# Nico, a PEW Male - Round Rock, Texas



## sheathepanda (Feb 10, 2010)

I have a PEW(Pink eyed white) male rat named Nico i've had since the day he was born.
He's 1.5 years old now.
He's the last of the rats I have, since found homes for all of his brothers and sisters, and his mother passed away.
I was literally there when he was born.
It's come time for me to part with him though.
Between school, work, and well, more work, I have absolutely no time to spend with him, and since he lives alone, it's just unfair for him to only interact with me at feeding time.

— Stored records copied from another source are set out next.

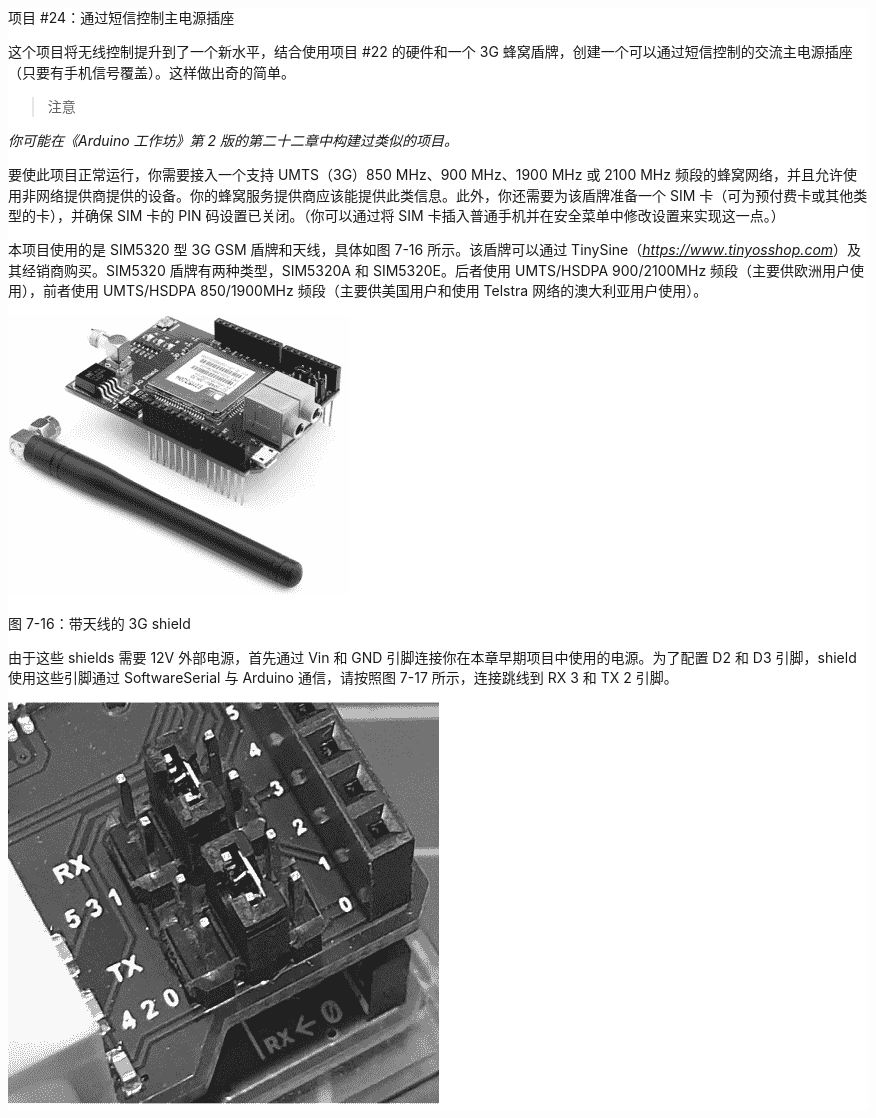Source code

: 项目 #24：通过短信控制主电源插座

这个项目将无线控制提升到了一个新水平，结合使用项目 #22 的硬件和一个 3G 蜂窝盾牌，创建一个可以通过短信控制的交流主电源插座（只要有手机信号覆盖）。这样做出奇的简单。

> 注意

*你可能在《Arduino 工作坊》第 2 版的第二十二章中构建过类似的项目。*

要使此项目正常运行，你需要接入一个支持 UMTS（3G）850 MHz、900 MHz、1900 MHz 或 2100 MHz 频段的蜂窝网络，并且允许使用非网络提供商提供的设备。你的蜂窝服务提供商应该能提供此类信息。此外，你还需要为该盾牌准备一个 SIM 卡（可为预付费卡或其他类型的卡），并确保 SIM 卡的 PIN 码设置已关闭。（你可以通过将 SIM 卡插入普通手机并在安全菜单中修改设置来实现这一点。）

本项目使用的是 SIM5320 型 3G GSM 盾牌和天线，具体如图 7-16 所示。该盾牌可以通过 TinySine（[*https://<wbr>www<wbr>.tinyosshop<wbr>.com*](https://www.tinyosshop.com)）及其经销商购买。SIM5320 盾牌有两种类型，SIM5320A 和 SIM5320E。后者使用 UMTS/HSDPA 900/2100MHz 频段（主要供欧洲用户使用），前者使用 UMTS/HSDPA 850/1900MHz 频段（主要供美国用户和使用 Telstra 网络的澳大利亚用户使用）。

![带天线的 3G 蜂窝盾牌用于 Arduino](img/fig7-16.png)

图 7-16：带天线的 3G shield

由于这些 shields 需要 12V 外部电源，首先通过 Vin 和 GND 引脚连接你在本章早期项目中使用的电源。为了配置 D2 和 D3 引脚，shield 使用这些引脚通过 SoftwareSerial 与 Arduino 通信，请按照图 7-17 所示，连接跳线到 RX 3 和 TX 2 引脚。

![3G 移动通信 Arduino Shield 配置跳线的照片](img/fig7-17.png)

This rat is pretty special to me.
For a while, he would make trips to school with me during my last class periods, and sleep in my shirt as I walked around talking to people. 
He's an absolute ladies man, who's favourite thing is to find his way into a girls shirt/jacket, and fall asleep there. He's an absolute snuggle bug when it comes to girls, especially liking to play with their hair, and investigate their ears.
He's not very fond of men. He'll tolerate being held by them, but he has a penchant for trying his hardest to find a way to get into their lap, and rather rudely bite them on the crotch. It's happened multiple times, and always with guys.
He's also not very fond of other rats(hence the being alone). His last cage mate was severely injured, and subsequently scarred, when a large fight broke out between them, with Nico tearing up a great deal of the other rats throat. They had lived well for over a year together before that. I tried introducing him another time to a younger male, and he wouldn't take to that one either.
So i'm looking for a home that will keep him in his own cage, or manage to find a way to introduce him to another rat that he may get along with. 
I have a 10 gallon cage topper than can go with him for $10. It has a food bowl, and I have a water bottle that can go with it too. 
Nico himself is free, because I trust the people on this site aren't exactly patrolling it looking for snake food. 
Please feel free to message me on here, or email me at [email protected].

Here's a picture of him taken about 4 months ago.


----------



## Tink_JCF (Mar 31, 2011)

He is so cute! I used to live in Texas in the Fort Worth/Dallas area. We have family there still and are planning a trip there in the next couple of weeks. I would take him but my parents turned my down a few days ago on some cute babies that were males. Just now I tried again with my mom because somebody I know has some pet rats and was wanting to know if I would take them, but no luck


----------



## sheathepanda (Feb 10, 2010)

Dang!
Sorry to hear about your luck.
My parents didn't really have an option when it came to me getting more rats.
I adopted two females to keep my oldest female company, and they were both pregnant.
I was furious and excited all at the same time. xD
Good luck with getting more ratties!
Parents are tough to convince sometimes.


----------



## smesyna (Nov 22, 2010)

He is intact I'm guessing? Just asking, because adopters may be interested to know because there's a chance with a neuter he will be able to get along with some other rats, and he is still young enough for one if he is in good health.


----------



## sheathepanda (Feb 10, 2010)

He is intact. Do you know how much something like that usually cost?


----------



## smesyna (Nov 22, 2010)

It varies a ton, so you should call your vet and ask what they would charge. I've seen people say anywhere from 50-300.


----------